Em 1971 casou-se pela primeira vez com o escritor grego Alexandros Evremidis. Teve outros sete casamentos, sendo que o menos duradouro foi um período de dois meses. Em entrevista à apresentadora e jornalista Marília Gabriela, em 2013, Elke revelou que este casamentou havia durado tão pouco por considerar que seu parceiro fosse um psicopata. “Acordava no meio da noite e ele estava sentado no sofá, vestido de Elke, com uma faca na mão”, relembrou a artista.

Numa participação no Programa Raul Gil, no SBT, Elke, que nunca teve filhos, afirmou já ter realizado aborto, e que não se sentia capaz de educar outro ser humano. Nas suas palavras, ela considerava que criaria um monstro. Mas, por ocasião de sua morte, nesta terça-feira, sua sobrinha Natasha Grunnupp demonstrou, em entrevista ao site UOL, imenso carinho pela tia. "As gargalhadas dela... Vai fazer uma falta enorme. Ela era a mãe de todos, de todas as raças, de todas as culturas, vai fazer falta mesmo. A gente deseja também que ela consiga seguir o caminho dela, ela falava que ela já estava preparada e pronta, que seja uma passagem feliz".

Elke estreou na televisão através do programa de auditório de Chacrinha, onde trabalhou por quatorze anos. Também fez parte do corpo de jurados dos quadros de calouros nos programas de Silvio Santos, além de ter estreado seu próprio programa, o Programa da Elke, em 1993. Com formação em teatro, estrelou diversas peças e longas-metragens, em alguns deles interpretando a si mesma. Um dos mais memoráveis filmes da carreira de Elke foi em Pixote, do também recém-falecido cineasta Hector Babenco. Estrelou também o clipe “Se Deus Não Quisesse”, da banda Velhas Virgens, a maior banda independente do País. Em seu facebook, Paulo de Carvalho, vocalista da banda, lamentou a perda da parceira. “Perdemos a queridíssima Elke Maravilha. Ela gravou este clipe com a gente, bebeu junto e ficou feliz dizendo que a bebida, nesta gravação, era de verdade. Fique em paz moça iluminada.”

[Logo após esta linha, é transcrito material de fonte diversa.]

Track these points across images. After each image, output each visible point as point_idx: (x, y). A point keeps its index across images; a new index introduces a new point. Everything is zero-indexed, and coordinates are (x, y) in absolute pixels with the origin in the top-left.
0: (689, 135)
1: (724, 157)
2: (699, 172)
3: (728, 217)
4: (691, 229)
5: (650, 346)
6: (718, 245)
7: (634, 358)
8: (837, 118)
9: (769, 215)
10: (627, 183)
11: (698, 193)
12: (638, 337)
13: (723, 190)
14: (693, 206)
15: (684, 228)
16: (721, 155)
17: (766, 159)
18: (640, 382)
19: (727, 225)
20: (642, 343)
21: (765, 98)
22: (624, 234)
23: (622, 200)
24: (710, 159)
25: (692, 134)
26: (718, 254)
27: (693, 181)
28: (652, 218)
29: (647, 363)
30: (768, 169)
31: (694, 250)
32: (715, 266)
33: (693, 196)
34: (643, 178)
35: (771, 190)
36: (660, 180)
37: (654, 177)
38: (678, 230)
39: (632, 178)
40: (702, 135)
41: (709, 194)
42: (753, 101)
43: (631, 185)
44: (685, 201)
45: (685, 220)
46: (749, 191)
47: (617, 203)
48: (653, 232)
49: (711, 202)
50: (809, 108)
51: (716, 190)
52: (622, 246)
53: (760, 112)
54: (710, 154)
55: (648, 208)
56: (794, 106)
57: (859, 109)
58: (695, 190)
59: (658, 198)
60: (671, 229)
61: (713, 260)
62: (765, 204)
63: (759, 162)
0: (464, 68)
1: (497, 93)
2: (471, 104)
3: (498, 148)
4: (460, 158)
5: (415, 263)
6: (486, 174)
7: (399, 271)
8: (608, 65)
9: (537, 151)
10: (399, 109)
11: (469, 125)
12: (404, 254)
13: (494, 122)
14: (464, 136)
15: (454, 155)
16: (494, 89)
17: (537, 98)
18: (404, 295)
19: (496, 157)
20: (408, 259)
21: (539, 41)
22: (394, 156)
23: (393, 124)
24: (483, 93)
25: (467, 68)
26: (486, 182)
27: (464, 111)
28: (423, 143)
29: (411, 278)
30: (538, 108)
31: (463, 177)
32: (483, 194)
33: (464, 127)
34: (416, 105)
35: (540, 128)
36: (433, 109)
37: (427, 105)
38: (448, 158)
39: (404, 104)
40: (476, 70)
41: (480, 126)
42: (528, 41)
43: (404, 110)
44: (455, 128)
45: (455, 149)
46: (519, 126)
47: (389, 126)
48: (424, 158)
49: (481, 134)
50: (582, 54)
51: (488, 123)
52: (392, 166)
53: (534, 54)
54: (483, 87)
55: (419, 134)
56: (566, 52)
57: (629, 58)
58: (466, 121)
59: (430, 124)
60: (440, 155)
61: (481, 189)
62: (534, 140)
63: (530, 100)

Elke Maravilha estava internada há cerca de um mês na Casa de Saúde Pinheiro Machado, no Bairro de Laranjeiras, no Rio de Janeiro, tratando de uma úlcera. Diabética, ela teve complicações pós-operatórias e, devido a um dos pontos de uma cirurgia anterior ter se rompido, fora submetida a uma nova operação. O irmão da atriz, Frederico Grunnupp, disse que a irmã já não respondia mais ao tratamento. O facebook pessoal de Elke Maravilha publicou uma pequena nota avisando os fãs da morte da artista. O SBT também divulgou nota, onde lamenta a morte de Elke e comenta sua participação no filme “Carrossel 2, O Sumiço de Maria Joaquina”, que está em exibição nos cinemas.